Can India use this opportunity to advance its interests, or indeed hedge against the more unpalatable aspects of its relationship with the West?
From the Indian standpoint, this would entail being very clear about the length of the rope they cut China. Beijing’s strategic push in BRICS can be seen in moves like its attempt to lobby for a common currency for intra-BRICS trade. In a group containing Russia and China, this might be seen as “a direct economic challenge to the U.S.,” according to BRICS analyst William Gumede, associate professor at the School of Governance at Johannesburg’s University of the Witwatersrand. Furthermore, “de-dollarization” may not be an objective India currently wants to use the BRICS for, given Washington’s possible misgivings about such a move being spearheaded by the Sino-Russian combine. Besides, India will have its hands full warding off other sources of Chinese influence in the grouping.
The primary challenge that India must respond to is Beijing’s intention to use the BRICS expansion as a means of expanding its strategic influence in the developing world. China is keen on the BRICS expansion as an opportunity to cut down Indian influence within the forum, besides gaining goodwill among the middle powers.
New Delhi’s stand of settling the accession criteria on agreed terms and then proceeding gradually is a sensible move, but it can no longer reliably depend upon the Russians to make its case. India has to look for other sources of influence within BRICS. This is where IBSA – essentially BRICS minus Russia and China – can be a worthy counterweight, preventing the criteria for new members from being set on Chinese terms. Both Brazil and India have shown their willingness to revive IBSA, and safeguarding their strategic autonomy in a newly rejuvenated BRICS provides them with more impetus to do so.
In this light, the new BRICS moment offers India a chance to expand its diplomatic options beyond the West – true multi-alignment, without necessarily painting China black. It would only be fair after all, given how even the United States seems to be realizing that co-existing with China may warrant a more sensitive approach than merely coloring the Chinese as the antagonists of the rules-based order story.
The recent G-7 communique, for instance, did not seek to “de-couple” but “de-risk.” The “Washington Consensus” too is being redefined, accepting that the original Washington Consensus was naïve in expecting economic integration alone to create more responsible global players. If the Americans can subtly accommodate the Chinese where it suits them, why can’t the Indians?
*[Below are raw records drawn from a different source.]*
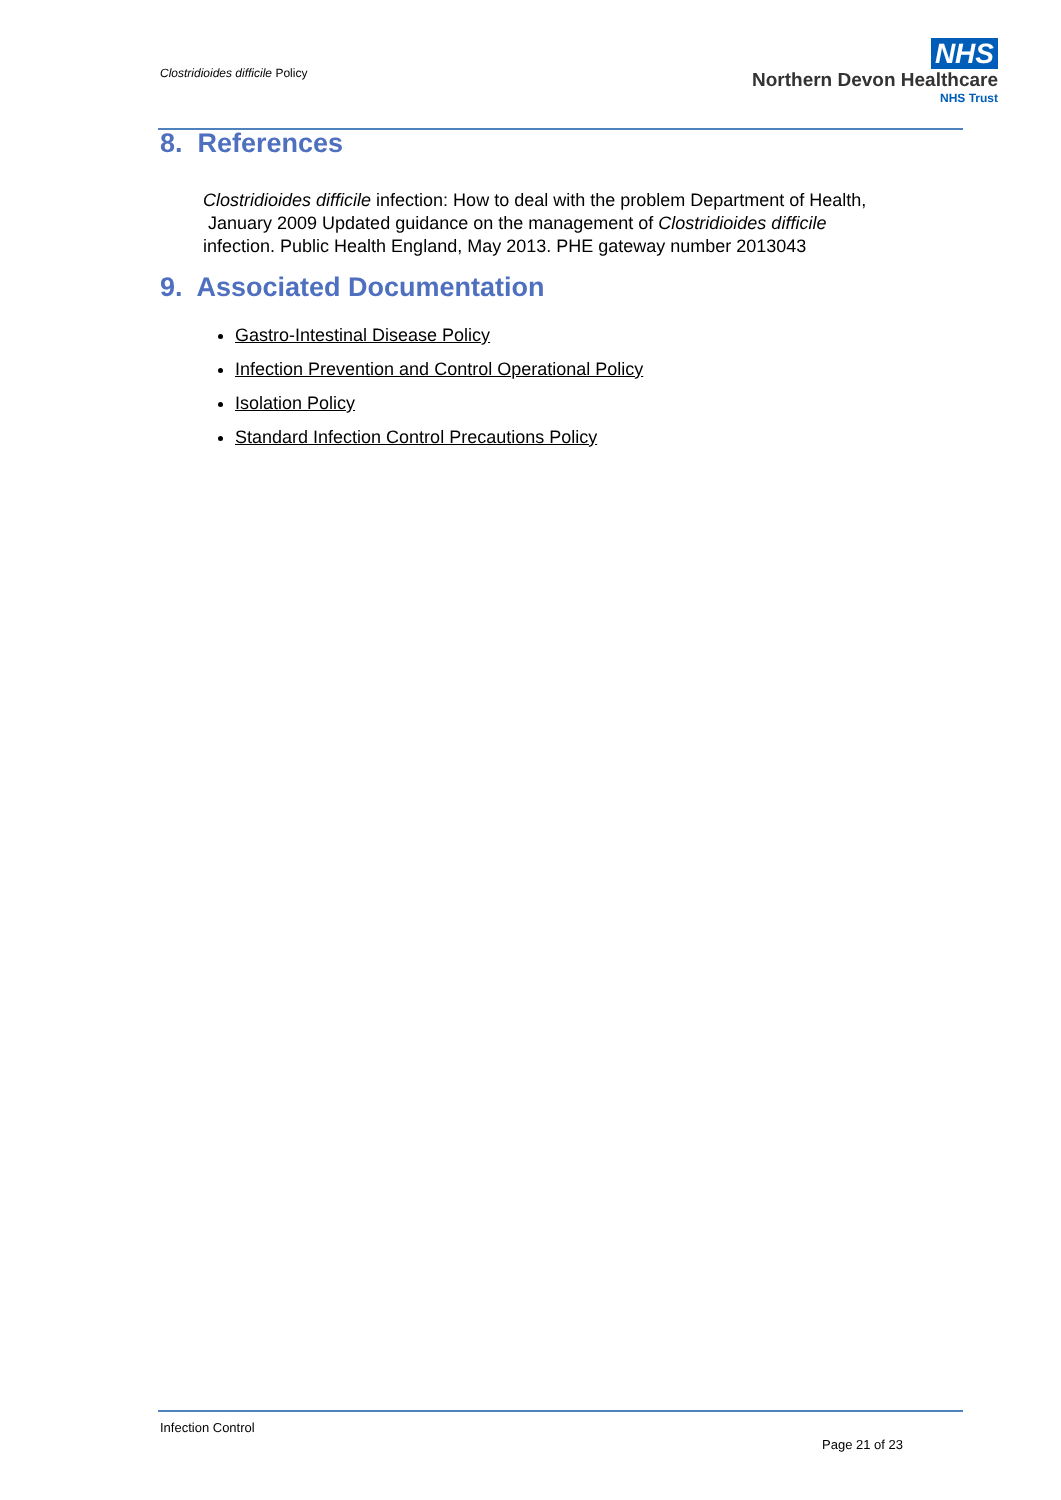Clostridioides difficile Policy
NHS
Northern Devon Healthcare
NHS Trust
8. References
Clostridioides difficile infection: How to deal with the problem Department of Health, January 2009 Updated guidance on the management of Clostridioides difficile infection. Public Health England, May 2013. PHE gateway number 2013043
9. Associated Documentation
Gastro-Intestinal Disease Policy
Infection Prevention and Control Operational Policy
Isolation Policy
Standard Infection Control Precautions Policy
Infection Control
Page 21 of 23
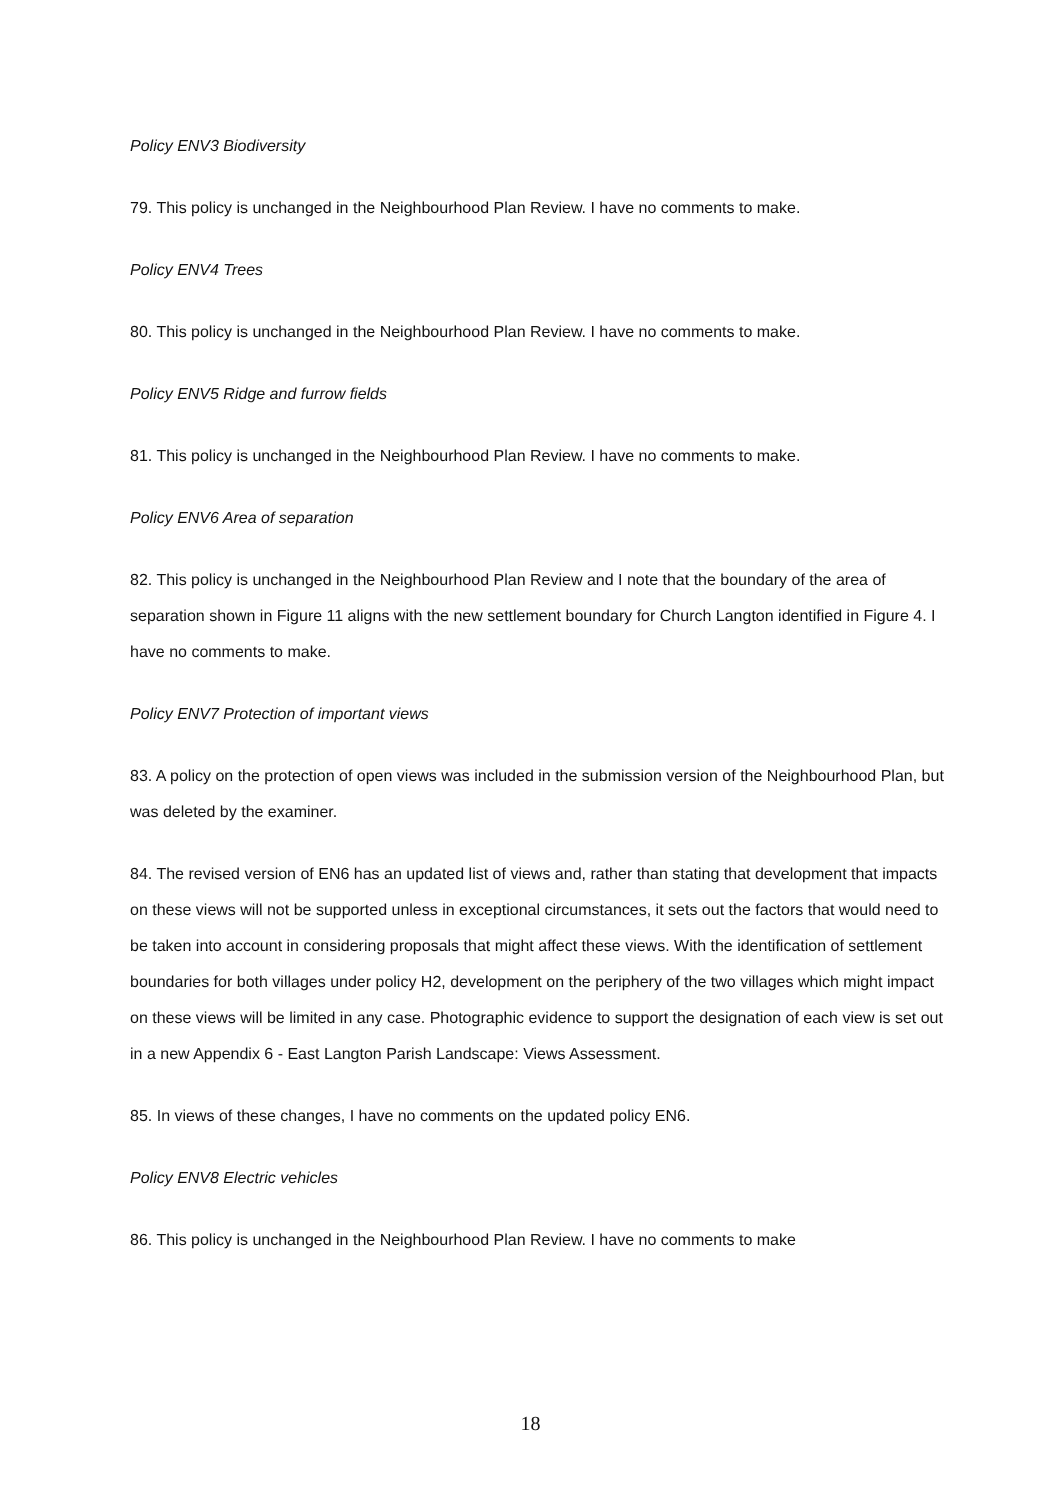Policy ENV3 Biodiversity
79. This policy is unchanged in the Neighbourhood Plan Review. I have no comments to make.
Policy ENV4 Trees
80. This policy is unchanged in the Neighbourhood Plan Review. I have no comments to make.
Policy ENV5 Ridge and furrow fields
81. This policy is unchanged in the Neighbourhood Plan Review. I have no comments to make.
Policy ENV6 Area of separation
82. This policy is unchanged in the Neighbourhood Plan Review and I note that the boundary of the area of separation shown in Figure 11 aligns with the new settlement boundary for Church Langton identified in Figure 4. I have no comments to make.
Policy ENV7 Protection of important views
83. A policy on the protection of open views was included in the submission version of the Neighbourhood Plan, but was deleted by the examiner.
84. The revised version of EN6 has an updated list of views and, rather than stating that development that impacts on these views will not be supported unless in exceptional circumstances, it sets out the factors that would need to be taken into account in considering proposals that might affect these views. With the identification of settlement boundaries for both villages under policy H2, development on the periphery of the two villages which might impact on these views will be limited in any case. Photographic evidence to support the designation of each view is set out in a new Appendix 6 - East Langton Parish Landscape: Views Assessment.
85. In views of these changes, I have no comments on the updated policy EN6.
Policy ENV8 Electric vehicles
86. This policy is unchanged in the Neighbourhood Plan Review. I have no comments to make
18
Moreover, why must an Indian stake in revitalizing BRICS necessarily be worrying for Washington? A weakened Indian presence in a rejuvenated BRICS will make it a vehicle of Chinese maneuvering, contrary to what Washington would want. India is, in fact, the best insurance the United States can have of China-proofing the BRICS. India’s interest in an equitable BRICS expansion, its steadfastness for not letting it be perceived as an anti-West grouping, as well as its broader strategic affinities with Washington, make it the United States’ best bet in BRICS, even as New Delhi pursues its own interests.
India, on its part, realizes that BRICS and its future expansion would be futile if it were to reduce itself to a platform that merely mirrors the conflict between Washington and Beijing. Nor can it be allowed to resemble an echo chamber of the Sino-Russian axis. New Delhi is also in a unique position to prevent this. Given its own strategic aspirations, goodwill with Washington, and legacy with South Africa and Brazil, India has the potential to be the stabilizing factor that makes the future of BRICS brighter than its problematic past. In the process of revitalizing the plurilateral grouping, it can also pursue its own core interests – engaging with the Global South, fostering mutually beneficial multilateral cooperation, and using the West’s efforts to meet its security and development needs to constrain Chinese influence in the region.
India has been keen to take on the mantle of leading the Global South. The new BRICS moment gives it a foot in the door.